The first article to include patients treated with hypothermia [32] showed that those with a poor outcome had higher PaO₂ values than others (254 versus 198 mm Hg; P = 0.022). A multivariable regression model, including factors known to be associated with poor outcome after CA, confirmed an independent correlation of PaO₂ with mortality (OR for a PaO₂ increment of every 100 mm Hg above 54 mm Hg 1.48, 95% CI 1.03 to 2.01) and worse neurological outcome (OR 1.48, 95% CI 1.03 to 2.14) at hospital discharge; however, neither FiO₂ nor APACHE III score was included in the final analysis. Unfortunately, no specific cutoff of PaO₂ was identified to predict poor outcome, although a PaO₂ of more than 228 mm Hg was associated with a lower likelihood of neurological recovery. More recently, Ihle and colleagues [33] reviewed 584 patients selected from the ANZICS-APD database, for whom variables could be found following the Utstein model [30]. Unadjusted in-hospital mortality did not differ across different PaO₂ ranges (51% hypoxia, 41% normoxia, and 47% hyperoxia; P = 0.28). In a multivariable model including CA characteristics, neither hypoxemia nor hyperoxemia was an independent predictor of in-hospital mortality. In a retrospective cohort of 213 adult patients with CA, Lee and colleagues [34] reported that PaO₂ obtained during the first 24 hours was not related to hospital mortality or neurological outcome. In a multivariable model adjusted for established confounding factors after CA, the authors showed a V-shaped relationship between PaO₂ and neurological outcome, with the highest probability of good neurologic outcome at PaO₂ around 130 mm Hg. Finally, in a prospective observational study (n = 409), Vaahersalo and colleagues [35] calculated the proportion of time spent in different oxygen categories (less than 75 mm Hg, 75 to 150 mm Hg, 150 to 225 mm Hg, and more than 225 mm Hg) during the first 24 hours after CA. The proportion of time spent with a PaO₂ of more than 225 mm Hg was similar between groups, as was the association of time within different PaO₂ categories and outcome. Mean and highest PaO₂ values were higher in patients with good neurological outcome than in those with poor neurological outcome (120 versus 113 mm Hg and 173 versus 150 mm Hg, respectively). Interestingly, the proportion of patients with good neurological outcome was higher in patients with the combination of high mean PaO₂ and PaCO₂ values.

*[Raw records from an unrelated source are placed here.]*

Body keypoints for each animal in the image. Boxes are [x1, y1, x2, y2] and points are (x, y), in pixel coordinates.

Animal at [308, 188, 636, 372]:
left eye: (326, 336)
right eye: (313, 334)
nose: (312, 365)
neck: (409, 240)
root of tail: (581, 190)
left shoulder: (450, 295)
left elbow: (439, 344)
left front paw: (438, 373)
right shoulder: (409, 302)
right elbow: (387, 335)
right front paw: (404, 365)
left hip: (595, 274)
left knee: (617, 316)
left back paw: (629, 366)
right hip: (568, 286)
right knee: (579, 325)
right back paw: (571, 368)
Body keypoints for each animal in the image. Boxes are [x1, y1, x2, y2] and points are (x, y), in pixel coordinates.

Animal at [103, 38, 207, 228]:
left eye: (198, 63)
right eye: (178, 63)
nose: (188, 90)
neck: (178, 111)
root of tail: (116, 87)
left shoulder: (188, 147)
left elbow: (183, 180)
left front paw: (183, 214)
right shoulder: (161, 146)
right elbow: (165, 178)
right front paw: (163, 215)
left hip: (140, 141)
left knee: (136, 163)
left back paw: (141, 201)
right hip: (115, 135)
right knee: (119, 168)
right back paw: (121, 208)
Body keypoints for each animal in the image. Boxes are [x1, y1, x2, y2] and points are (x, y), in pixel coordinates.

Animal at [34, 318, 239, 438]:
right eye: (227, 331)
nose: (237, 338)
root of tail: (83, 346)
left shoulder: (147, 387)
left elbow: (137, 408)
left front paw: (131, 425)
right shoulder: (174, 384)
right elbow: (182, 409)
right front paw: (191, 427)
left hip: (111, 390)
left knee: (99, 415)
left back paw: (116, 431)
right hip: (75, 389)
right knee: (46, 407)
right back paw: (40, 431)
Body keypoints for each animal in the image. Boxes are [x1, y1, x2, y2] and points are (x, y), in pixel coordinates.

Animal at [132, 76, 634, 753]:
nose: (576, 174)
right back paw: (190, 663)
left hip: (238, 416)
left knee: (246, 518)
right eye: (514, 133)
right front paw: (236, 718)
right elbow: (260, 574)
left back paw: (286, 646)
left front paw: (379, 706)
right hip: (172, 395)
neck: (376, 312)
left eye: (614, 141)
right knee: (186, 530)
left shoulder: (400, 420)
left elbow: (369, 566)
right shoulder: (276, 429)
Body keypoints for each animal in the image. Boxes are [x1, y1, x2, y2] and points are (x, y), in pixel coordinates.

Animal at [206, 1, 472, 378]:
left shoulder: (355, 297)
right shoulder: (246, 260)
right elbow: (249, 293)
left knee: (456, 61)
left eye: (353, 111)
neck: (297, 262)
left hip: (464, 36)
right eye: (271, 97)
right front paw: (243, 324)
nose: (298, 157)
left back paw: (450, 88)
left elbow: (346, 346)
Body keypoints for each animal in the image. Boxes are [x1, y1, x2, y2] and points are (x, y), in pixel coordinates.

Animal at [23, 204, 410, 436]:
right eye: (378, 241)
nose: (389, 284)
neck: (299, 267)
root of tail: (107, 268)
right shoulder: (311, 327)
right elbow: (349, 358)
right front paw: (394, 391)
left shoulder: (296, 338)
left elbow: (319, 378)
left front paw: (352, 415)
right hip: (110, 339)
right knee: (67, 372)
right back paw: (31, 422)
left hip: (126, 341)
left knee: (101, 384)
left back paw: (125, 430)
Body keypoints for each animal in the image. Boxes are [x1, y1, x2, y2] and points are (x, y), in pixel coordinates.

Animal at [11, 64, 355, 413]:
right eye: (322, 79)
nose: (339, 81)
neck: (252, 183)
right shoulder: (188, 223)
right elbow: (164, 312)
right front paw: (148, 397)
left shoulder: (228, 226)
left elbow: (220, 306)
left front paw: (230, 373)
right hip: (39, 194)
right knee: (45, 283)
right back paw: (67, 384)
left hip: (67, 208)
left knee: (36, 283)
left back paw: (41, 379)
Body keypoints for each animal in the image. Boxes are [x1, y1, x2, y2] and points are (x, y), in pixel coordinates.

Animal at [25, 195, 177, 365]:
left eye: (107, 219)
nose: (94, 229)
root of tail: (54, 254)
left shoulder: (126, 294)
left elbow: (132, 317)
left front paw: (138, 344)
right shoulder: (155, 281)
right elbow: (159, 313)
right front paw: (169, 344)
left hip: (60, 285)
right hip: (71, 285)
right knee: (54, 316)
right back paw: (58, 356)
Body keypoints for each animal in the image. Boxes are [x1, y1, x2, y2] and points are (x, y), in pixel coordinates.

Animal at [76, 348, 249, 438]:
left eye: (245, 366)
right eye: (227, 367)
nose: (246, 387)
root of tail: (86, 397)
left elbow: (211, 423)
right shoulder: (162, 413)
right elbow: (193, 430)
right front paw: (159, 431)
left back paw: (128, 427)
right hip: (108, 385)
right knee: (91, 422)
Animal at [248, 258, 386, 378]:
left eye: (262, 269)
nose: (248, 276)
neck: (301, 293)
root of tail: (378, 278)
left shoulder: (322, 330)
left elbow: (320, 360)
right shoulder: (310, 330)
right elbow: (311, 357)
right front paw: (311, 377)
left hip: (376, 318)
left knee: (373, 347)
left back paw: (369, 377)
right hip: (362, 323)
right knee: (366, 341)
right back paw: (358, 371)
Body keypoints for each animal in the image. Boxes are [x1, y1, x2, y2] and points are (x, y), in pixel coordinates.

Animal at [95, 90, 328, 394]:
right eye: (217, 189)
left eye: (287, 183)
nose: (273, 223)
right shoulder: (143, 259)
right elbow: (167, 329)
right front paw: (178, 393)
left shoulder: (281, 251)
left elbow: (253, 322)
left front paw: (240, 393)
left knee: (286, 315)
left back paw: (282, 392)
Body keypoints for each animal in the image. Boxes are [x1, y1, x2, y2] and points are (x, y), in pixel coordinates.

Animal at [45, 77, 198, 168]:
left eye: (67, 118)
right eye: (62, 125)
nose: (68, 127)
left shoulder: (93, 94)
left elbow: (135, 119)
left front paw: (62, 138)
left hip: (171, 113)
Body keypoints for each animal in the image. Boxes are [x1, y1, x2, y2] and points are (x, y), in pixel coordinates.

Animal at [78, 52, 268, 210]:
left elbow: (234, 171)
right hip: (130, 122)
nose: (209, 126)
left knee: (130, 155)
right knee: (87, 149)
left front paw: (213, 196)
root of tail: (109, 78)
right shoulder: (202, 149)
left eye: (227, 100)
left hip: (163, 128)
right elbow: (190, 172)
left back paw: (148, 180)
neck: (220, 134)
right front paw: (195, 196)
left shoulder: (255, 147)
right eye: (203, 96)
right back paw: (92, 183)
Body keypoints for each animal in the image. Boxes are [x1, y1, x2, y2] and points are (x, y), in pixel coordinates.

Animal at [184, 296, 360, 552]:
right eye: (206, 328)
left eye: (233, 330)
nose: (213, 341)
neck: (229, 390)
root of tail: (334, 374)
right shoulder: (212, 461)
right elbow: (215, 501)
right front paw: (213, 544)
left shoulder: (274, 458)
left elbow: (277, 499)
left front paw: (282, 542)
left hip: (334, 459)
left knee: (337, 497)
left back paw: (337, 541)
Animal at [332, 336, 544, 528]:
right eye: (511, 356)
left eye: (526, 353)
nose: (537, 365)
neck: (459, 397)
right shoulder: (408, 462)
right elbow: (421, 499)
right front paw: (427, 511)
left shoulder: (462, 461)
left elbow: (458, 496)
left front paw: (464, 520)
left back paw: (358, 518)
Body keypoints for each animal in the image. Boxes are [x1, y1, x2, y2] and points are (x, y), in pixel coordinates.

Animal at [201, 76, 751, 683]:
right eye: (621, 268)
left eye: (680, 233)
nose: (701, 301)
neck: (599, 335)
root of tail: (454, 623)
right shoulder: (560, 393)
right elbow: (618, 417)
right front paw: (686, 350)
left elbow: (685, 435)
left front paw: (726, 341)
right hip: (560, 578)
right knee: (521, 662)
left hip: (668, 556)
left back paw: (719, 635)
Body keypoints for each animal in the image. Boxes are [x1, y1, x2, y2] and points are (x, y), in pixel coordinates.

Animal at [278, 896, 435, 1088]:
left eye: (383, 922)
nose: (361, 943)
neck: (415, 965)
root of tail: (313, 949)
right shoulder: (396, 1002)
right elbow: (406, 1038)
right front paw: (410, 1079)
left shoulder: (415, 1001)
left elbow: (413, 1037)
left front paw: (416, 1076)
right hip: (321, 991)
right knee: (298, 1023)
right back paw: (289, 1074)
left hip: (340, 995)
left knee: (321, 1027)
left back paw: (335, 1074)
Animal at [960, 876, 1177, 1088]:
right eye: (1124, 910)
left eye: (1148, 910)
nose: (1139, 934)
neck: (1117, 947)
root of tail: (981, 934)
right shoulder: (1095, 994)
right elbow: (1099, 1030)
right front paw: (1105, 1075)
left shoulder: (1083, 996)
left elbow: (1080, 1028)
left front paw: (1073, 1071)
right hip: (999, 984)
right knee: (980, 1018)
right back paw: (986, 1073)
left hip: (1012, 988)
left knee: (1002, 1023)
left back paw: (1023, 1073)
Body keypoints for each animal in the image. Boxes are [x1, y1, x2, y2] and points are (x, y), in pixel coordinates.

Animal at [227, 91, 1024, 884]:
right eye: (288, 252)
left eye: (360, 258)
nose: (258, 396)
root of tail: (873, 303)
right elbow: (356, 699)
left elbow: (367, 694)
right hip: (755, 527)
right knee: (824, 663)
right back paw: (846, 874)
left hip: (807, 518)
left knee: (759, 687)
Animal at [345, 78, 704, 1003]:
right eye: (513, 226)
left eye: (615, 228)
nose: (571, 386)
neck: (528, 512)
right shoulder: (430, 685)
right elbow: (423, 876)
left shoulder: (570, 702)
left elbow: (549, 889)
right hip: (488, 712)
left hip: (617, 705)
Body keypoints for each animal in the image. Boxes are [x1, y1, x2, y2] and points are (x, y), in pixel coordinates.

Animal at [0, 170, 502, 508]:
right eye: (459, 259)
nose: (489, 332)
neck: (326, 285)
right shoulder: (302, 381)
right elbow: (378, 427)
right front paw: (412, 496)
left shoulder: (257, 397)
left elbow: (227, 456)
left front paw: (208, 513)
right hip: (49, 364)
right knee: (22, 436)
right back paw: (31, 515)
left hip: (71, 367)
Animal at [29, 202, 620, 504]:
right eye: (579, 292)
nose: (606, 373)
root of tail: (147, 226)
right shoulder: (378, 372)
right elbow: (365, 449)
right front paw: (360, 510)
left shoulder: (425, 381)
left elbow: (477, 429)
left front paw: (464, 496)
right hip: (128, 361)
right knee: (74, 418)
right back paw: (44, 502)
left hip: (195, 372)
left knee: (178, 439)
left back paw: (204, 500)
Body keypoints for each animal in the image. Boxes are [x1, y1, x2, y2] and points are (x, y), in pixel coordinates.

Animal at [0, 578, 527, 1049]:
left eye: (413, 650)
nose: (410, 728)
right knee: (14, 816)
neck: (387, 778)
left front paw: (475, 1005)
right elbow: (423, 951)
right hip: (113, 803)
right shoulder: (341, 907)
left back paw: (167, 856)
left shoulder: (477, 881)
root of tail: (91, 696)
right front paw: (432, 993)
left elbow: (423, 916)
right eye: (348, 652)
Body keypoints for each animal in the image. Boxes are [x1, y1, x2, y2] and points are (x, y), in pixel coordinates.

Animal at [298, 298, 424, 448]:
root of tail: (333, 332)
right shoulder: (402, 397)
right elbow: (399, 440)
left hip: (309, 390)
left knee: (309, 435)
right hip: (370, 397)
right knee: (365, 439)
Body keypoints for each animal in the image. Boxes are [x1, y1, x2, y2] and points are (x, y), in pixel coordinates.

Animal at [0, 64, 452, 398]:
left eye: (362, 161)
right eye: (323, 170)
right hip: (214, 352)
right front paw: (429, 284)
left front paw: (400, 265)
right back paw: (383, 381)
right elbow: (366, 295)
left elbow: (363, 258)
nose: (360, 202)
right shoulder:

The International Liaison Committee on Resuscitation states that oxygen administration should be titrated to obtain an oxygen saturation of 94% to 96% after ROSC [36]. Thus, routine administration of an FiO₂ of 100% is no longer recommended after CPR [36],[37]; however, it still seems prudent to use 100% oxygen during CPR, although the impact of high PaO₂ on survival needs to be further evaluated. Although some studies have suggested that hyperoxemia after CA should be considered a cost-free, potentially modifiable risk factor for poor outcome, many potential confounders have been identified and strongly challenge this concept. Moreover, it is very difficult to identify a specific threshold of toxicity, as most of the studies used a PaO₂ of more than 300 mm Hg to define hyperoxemia, while some brain injury may also potentially occur at lower values. Also, when a single ABG value was used, the proportion of patients with hyperoxemia ranged from 3% to 25% in the different studies [27]-[29],[31]-[34]. Nevertheless, when all ABG values are considered, the incidence of hyperoxemia may exceed 40% [38], so that the real impact of exposure to high oxygen concentrations has probably been underestimated. Other parameters obtained from the ABG, such as acidemia or hypocapnia, may also be important determinants of poor outcome after CA [39],[40]; however, these variables were not considered in these studies. Importantly, it is worthwhile to prospectively evaluate the mechanisms of oxygen toxicity after CA, such as seizure development, ROS production, impaired microcirculation, or the development of organ dysfunction. Finally, further studies are needed to help understand whether an absolute PaO₂ value (that is, `peak’) could be more detrimental than a continuous exposure above a specific threshold and to assess the impact of the timing of hyperoxemia occurrence (early versus late phase after arrest) or of variability in oxygen levels (that is, from hypoxemia to hyperoxemia) in this setting.